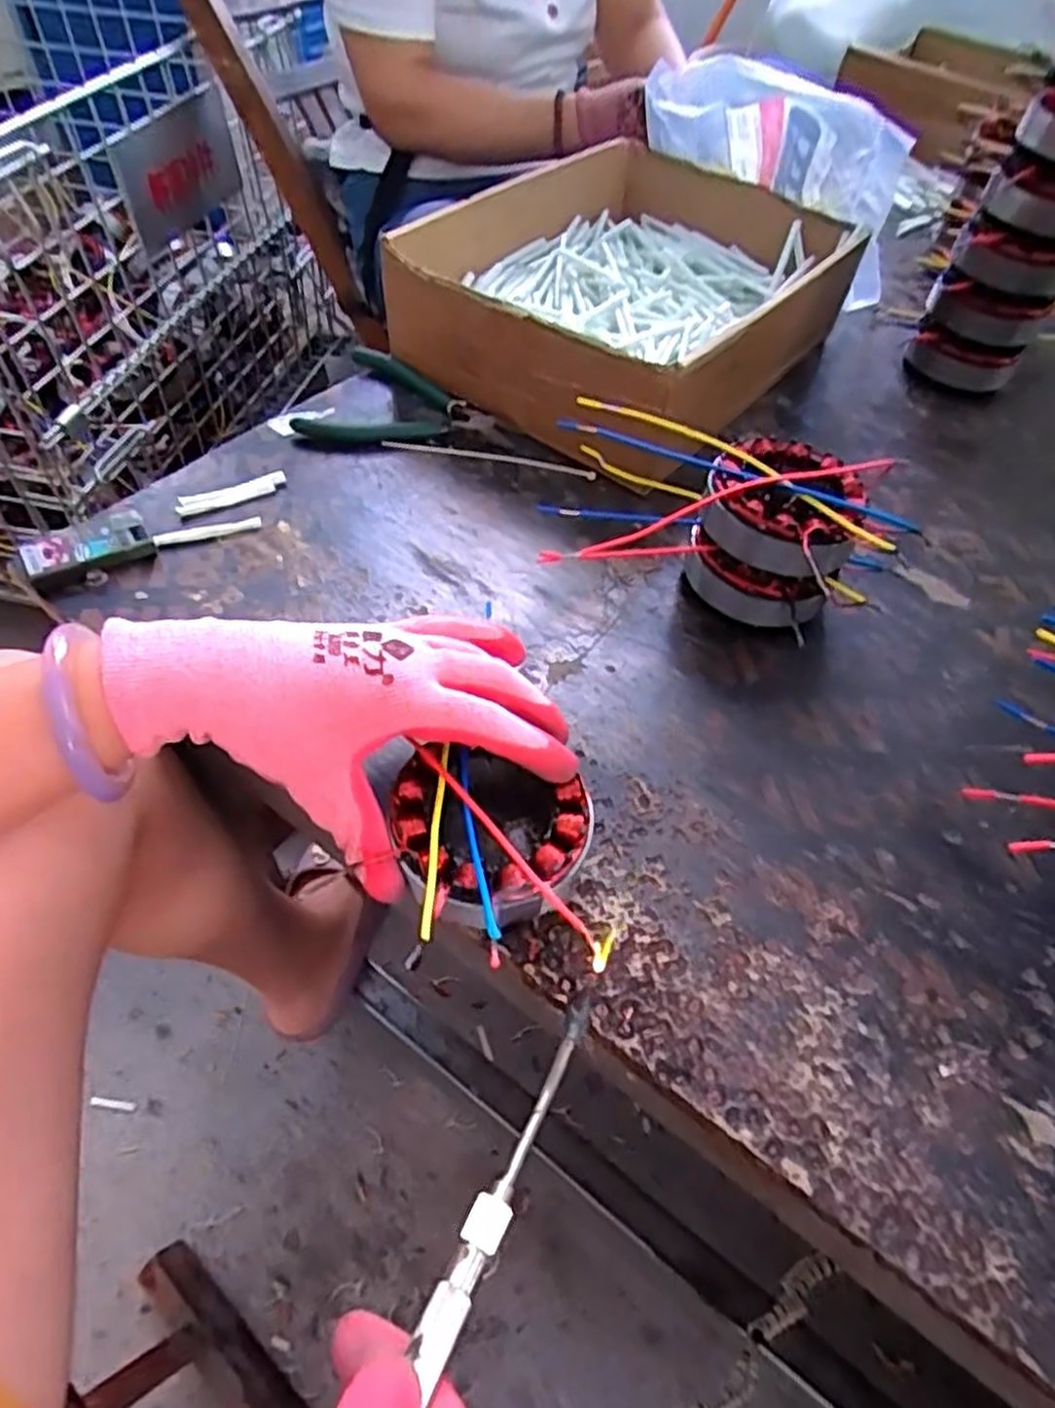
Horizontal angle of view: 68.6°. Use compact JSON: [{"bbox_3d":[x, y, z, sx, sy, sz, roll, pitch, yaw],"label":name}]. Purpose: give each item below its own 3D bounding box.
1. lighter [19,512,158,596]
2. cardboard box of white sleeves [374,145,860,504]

-- -- --

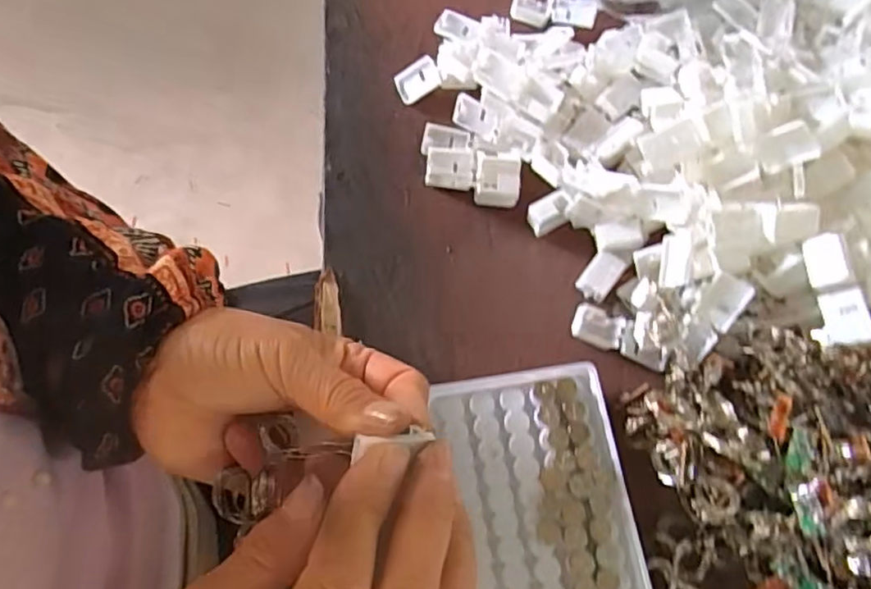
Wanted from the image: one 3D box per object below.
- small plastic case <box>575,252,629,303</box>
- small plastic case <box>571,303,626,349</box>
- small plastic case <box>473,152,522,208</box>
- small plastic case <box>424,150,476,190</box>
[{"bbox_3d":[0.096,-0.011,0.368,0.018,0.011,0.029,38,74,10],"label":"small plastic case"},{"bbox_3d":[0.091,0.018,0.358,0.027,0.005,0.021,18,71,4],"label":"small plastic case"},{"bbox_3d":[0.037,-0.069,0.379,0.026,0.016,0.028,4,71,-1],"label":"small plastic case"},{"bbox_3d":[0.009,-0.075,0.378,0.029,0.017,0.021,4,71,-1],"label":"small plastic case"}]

-- -- --

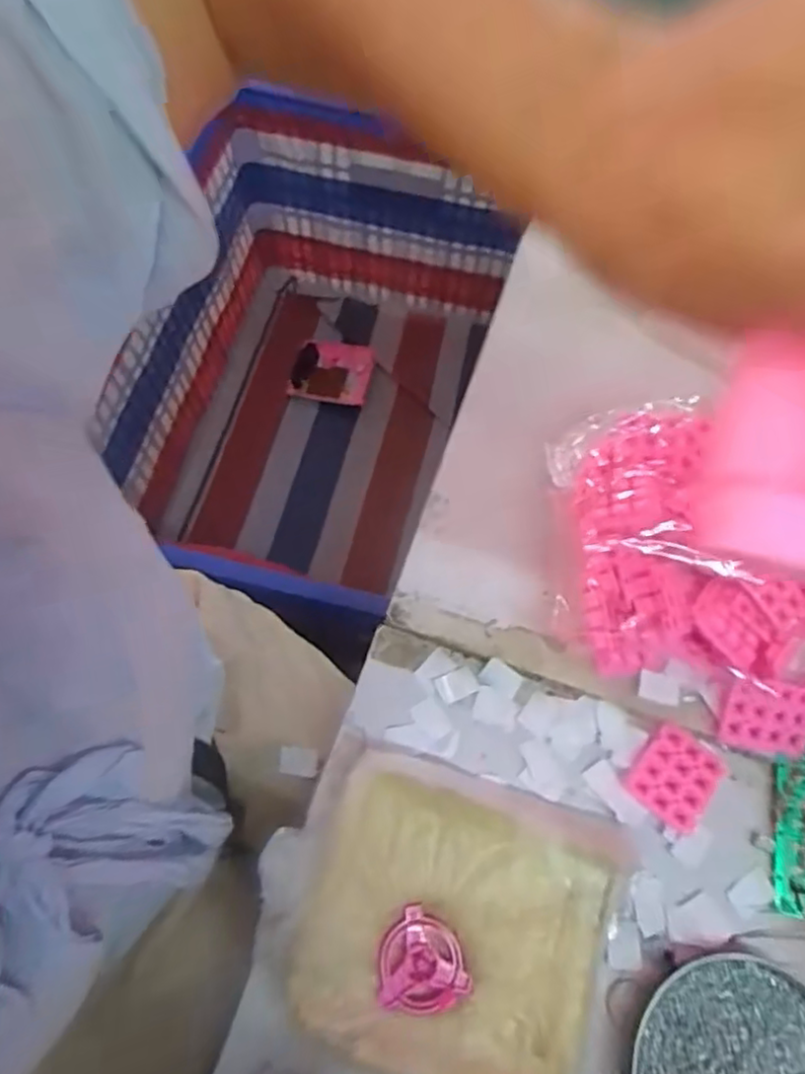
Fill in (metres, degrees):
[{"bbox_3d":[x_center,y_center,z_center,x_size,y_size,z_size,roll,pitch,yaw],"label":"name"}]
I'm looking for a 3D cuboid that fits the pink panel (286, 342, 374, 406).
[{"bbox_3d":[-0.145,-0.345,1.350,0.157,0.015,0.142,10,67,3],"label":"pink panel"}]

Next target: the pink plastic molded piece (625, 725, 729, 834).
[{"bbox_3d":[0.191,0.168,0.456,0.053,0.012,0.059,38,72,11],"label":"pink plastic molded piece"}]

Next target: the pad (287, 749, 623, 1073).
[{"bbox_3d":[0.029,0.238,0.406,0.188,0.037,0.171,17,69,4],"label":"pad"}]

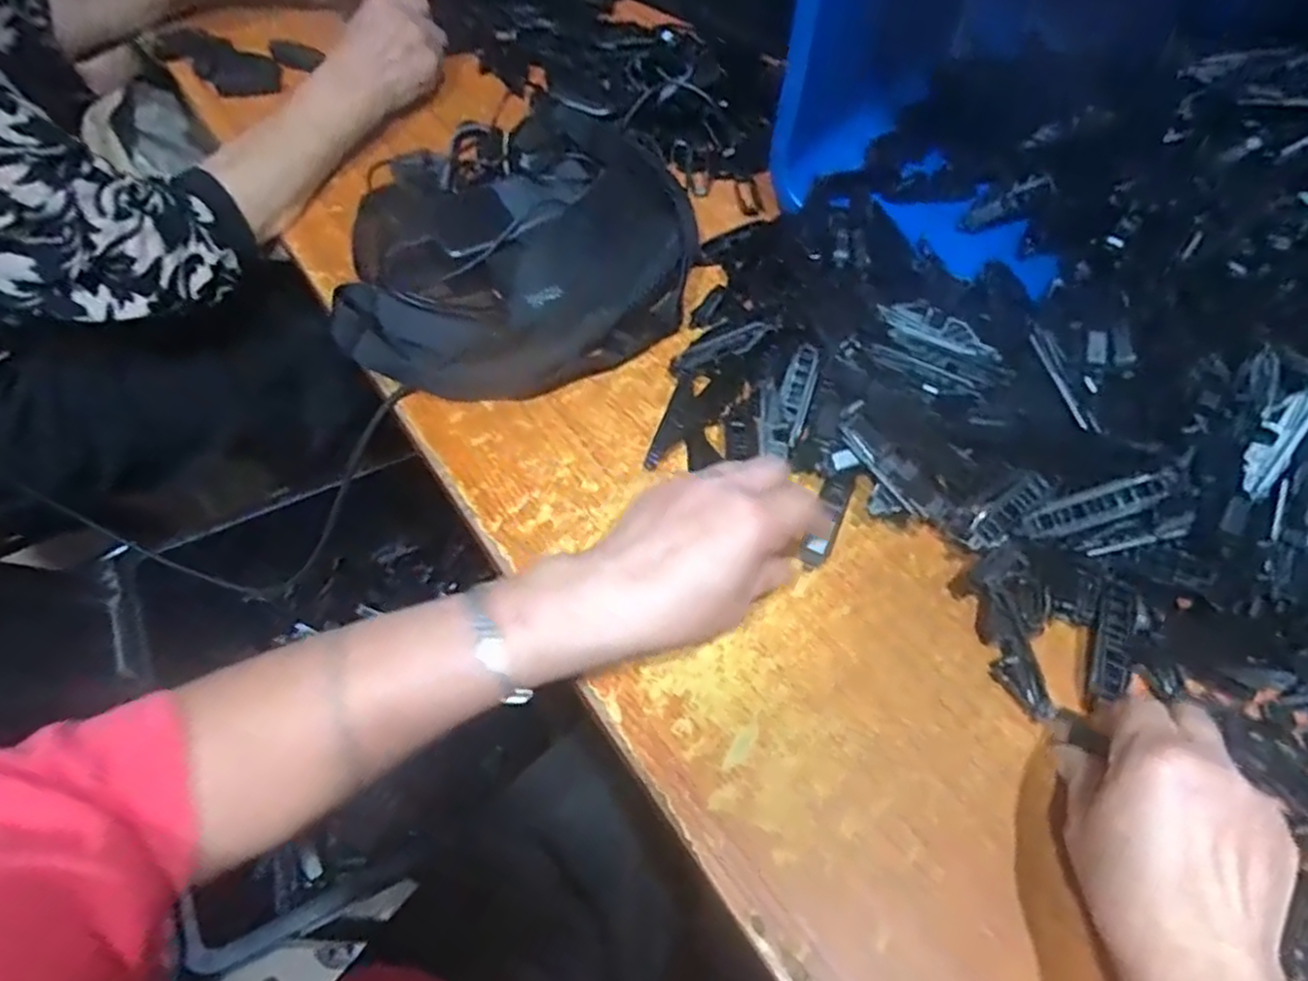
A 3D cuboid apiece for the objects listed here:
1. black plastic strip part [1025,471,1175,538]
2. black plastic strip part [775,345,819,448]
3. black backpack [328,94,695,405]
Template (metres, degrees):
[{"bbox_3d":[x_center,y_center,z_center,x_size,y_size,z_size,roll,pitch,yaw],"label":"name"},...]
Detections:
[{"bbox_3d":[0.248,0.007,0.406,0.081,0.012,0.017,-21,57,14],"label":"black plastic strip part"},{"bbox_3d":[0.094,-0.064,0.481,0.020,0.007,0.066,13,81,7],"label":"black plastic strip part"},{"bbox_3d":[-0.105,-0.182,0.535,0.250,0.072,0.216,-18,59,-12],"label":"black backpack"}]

-- -- --

> [Action item]
Would you please show every line of the material above that includes the string "metres"?

> [Exercise response]
Fill in (metres, degrees):
Template (metres, degrees):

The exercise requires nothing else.